Token

What Is a Token?

In the context of artificial intelligence and Natural Language Processing (NLP), a token is a unit of text that the model reads and processes. Tokens can be individual words, parts of words, punctuation marks, or even characters, depending on how the AI system is designed.

For example, the sentence “AI is evolving fast.” might be broken into the tokens: ["AI", " is", " evolving", " fast", "."]
Understanding how tokens work is essential for effectively using and optimising AI tools, especially Large Language Models like GPT-4.

Why Tokens Matter in AI

AI language models don’t “read” whole paragraphs the way a human does—they break input down into tokens and interpret them mathematically. Each token is turned into a numerical representation (embedding), which is then analysed by the model to generate a response or prediction.

The number of tokens affects:

How much context the model can handle at once (known as the context window).
How long an output can be.
How much you may be charged if you're using a commercial AI tool (since many charge based on token usage).

Types of Tokenisation

Different models use different tokenisation methods.

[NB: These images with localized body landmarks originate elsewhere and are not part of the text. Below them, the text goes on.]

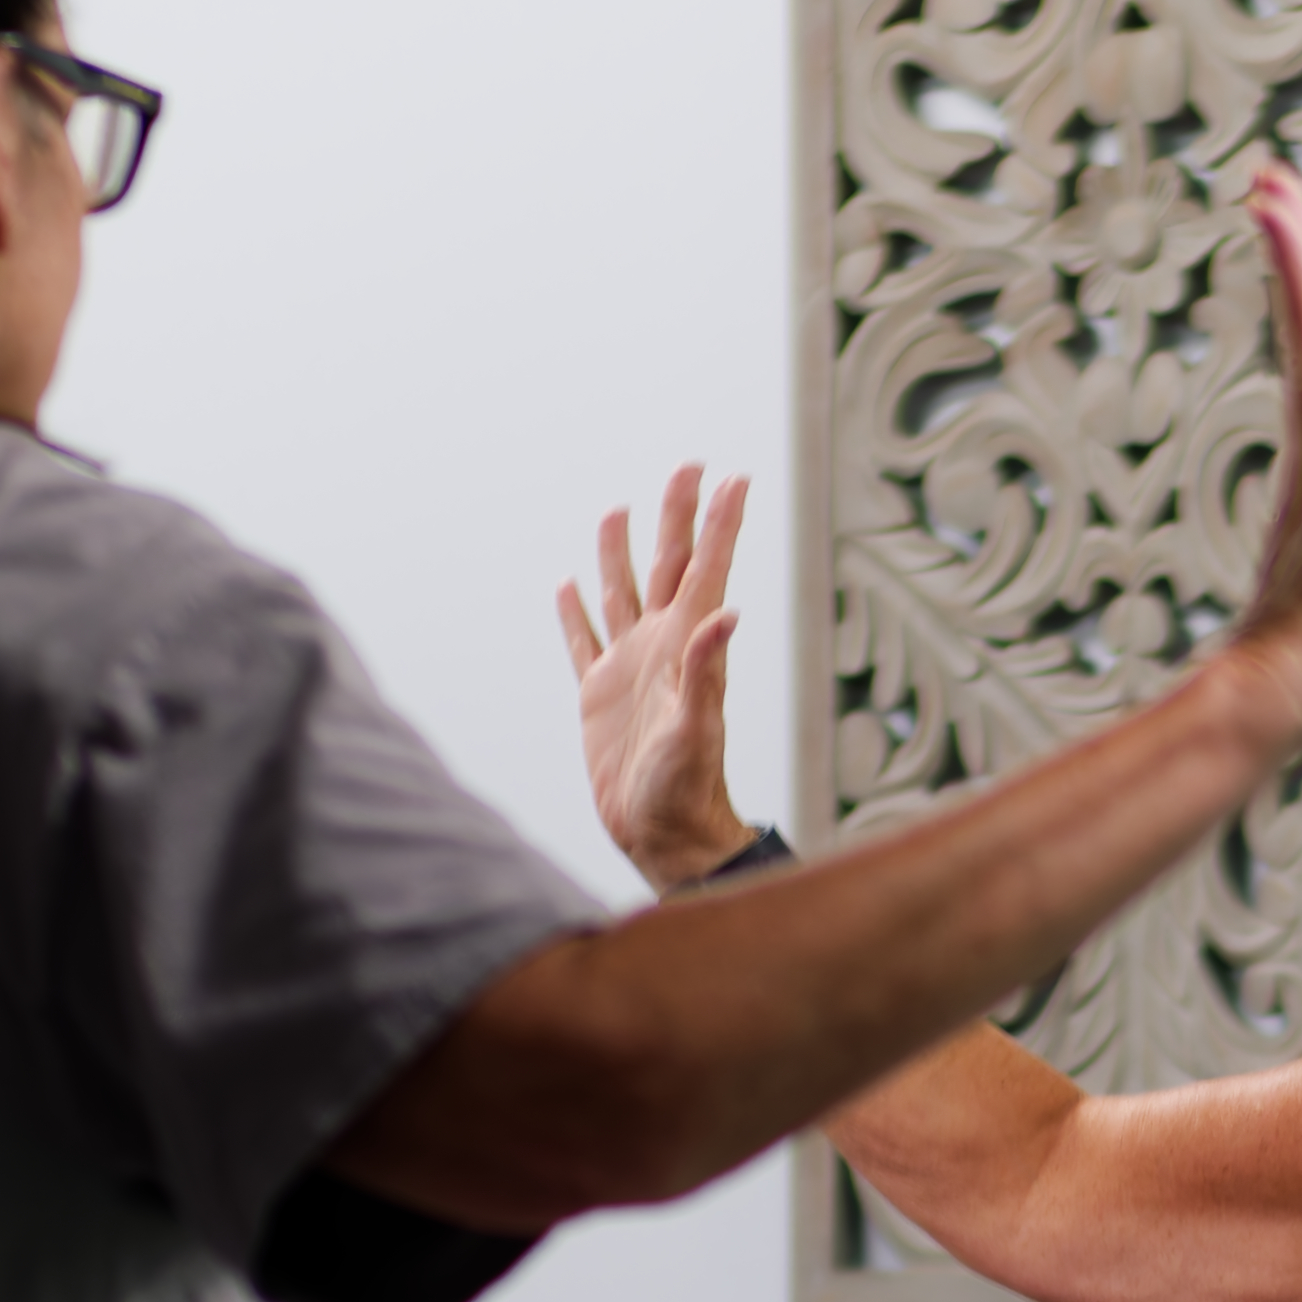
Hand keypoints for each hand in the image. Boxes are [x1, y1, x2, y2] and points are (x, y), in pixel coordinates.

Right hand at [560, 465, 754, 890]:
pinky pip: (582, 642)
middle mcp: (660, 647)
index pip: (705, 569)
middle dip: (677, 515)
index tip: (733, 478)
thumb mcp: (696, 728)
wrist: (662, 834)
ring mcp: (628, 668)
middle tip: (688, 467)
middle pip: (668, 565)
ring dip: (621, 552)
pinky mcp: (598, 695)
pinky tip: (567, 587)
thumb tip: (725, 613)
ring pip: (622, 592)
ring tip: (618, 511)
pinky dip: (574, 613)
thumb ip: (705, 670)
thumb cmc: (687, 788)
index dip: (720, 523)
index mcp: (686, 647)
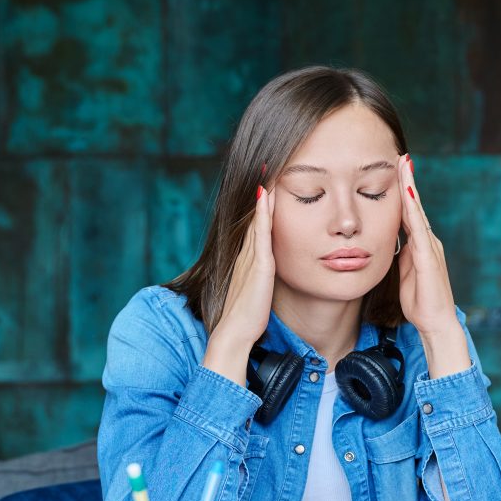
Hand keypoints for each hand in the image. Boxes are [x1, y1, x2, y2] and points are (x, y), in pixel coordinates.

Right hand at [202, 185, 276, 385]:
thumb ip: (259, 281)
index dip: (259, 207)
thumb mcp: (255, 293)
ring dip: (261, 196)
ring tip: (266, 171)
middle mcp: (246, 255)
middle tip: (265, 166)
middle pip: (254, 218)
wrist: (234, 334)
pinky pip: (261, 233)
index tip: (265, 184)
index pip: (255, 228)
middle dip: (260, 193)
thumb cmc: (246, 319)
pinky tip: (266, 196)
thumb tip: (265, 277)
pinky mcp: (259, 266)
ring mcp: (251, 259)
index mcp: (247, 261)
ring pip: (257, 220)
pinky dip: (262, 214)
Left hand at [396, 155, 469, 377]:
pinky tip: (406, 196)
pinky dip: (413, 211)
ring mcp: (430, 247)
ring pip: (417, 212)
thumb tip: (390, 242)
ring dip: (410, 188)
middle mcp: (428, 241)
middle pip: (414, 205)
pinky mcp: (428, 258)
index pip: (409, 211)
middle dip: (408, 180)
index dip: (402, 190)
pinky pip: (418, 229)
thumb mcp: (403, 272)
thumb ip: (400, 255)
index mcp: (420, 244)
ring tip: (404, 165)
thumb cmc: (419, 301)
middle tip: (401, 155)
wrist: (435, 323)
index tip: (396, 168)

For example:

Whitespace tokenisation splits text by spaces (common in simple NLP models).
Subword tokenisation breaks down uncommon words into more frequent components, allowing the model to handle rare or misspelled words effectively.
Byte Pair Encoding (BPE) is often used in modern LLMs and breaks text into the most efficient subword units for processing.

Example: The word "unhappiness" might be split into: ["un", "happiness"] or ["un", "happy", "ness"] depending on the model.

Tokens in Practice

Here’s how token usage appears in real-world AI applications:

1. Writing with AI: If you prompt an AI tool with a long query, the tool will process it as a series of tokens. A typical LLM might have a context window of 4,000–32,000 tokens, meaning there's a hard limit to how much text it can "remember" at once.

2. Billing and Pricing: Many AI platforms price requests based on token count. If an input prompt is 500 tokens and the output is 1,000 tokens, you’ll be charged for 1,500 tokens total.

3. Prompt Engineering: Understanding how your text is tokenised helps you write more efficient prompts and stay within token limits, especially when generating longer documents or summaries.

Common Misunderstandings

A token is not always a word. It could be part of a word, a symbol, or even just a space.
Token limits affect both input and output. You can’t just paste a full book into a prompt; token limits apply to the combined size of your question and the model’s answer.
Different models have different token behaviour. A prompt that fits within one model’s token limit may be too long for another.

Tokens are the fundamental building blocks of how AI models read, understand, and generate language. While often invisible to the end user, they directly impact performance, cost, accuracy, and length of AI-generated outputs.

Whether you're a developer, marketer, or writer using AI tools, understanding tokens will help you craft better prompts, manage costs, and get more precise results from your AI system.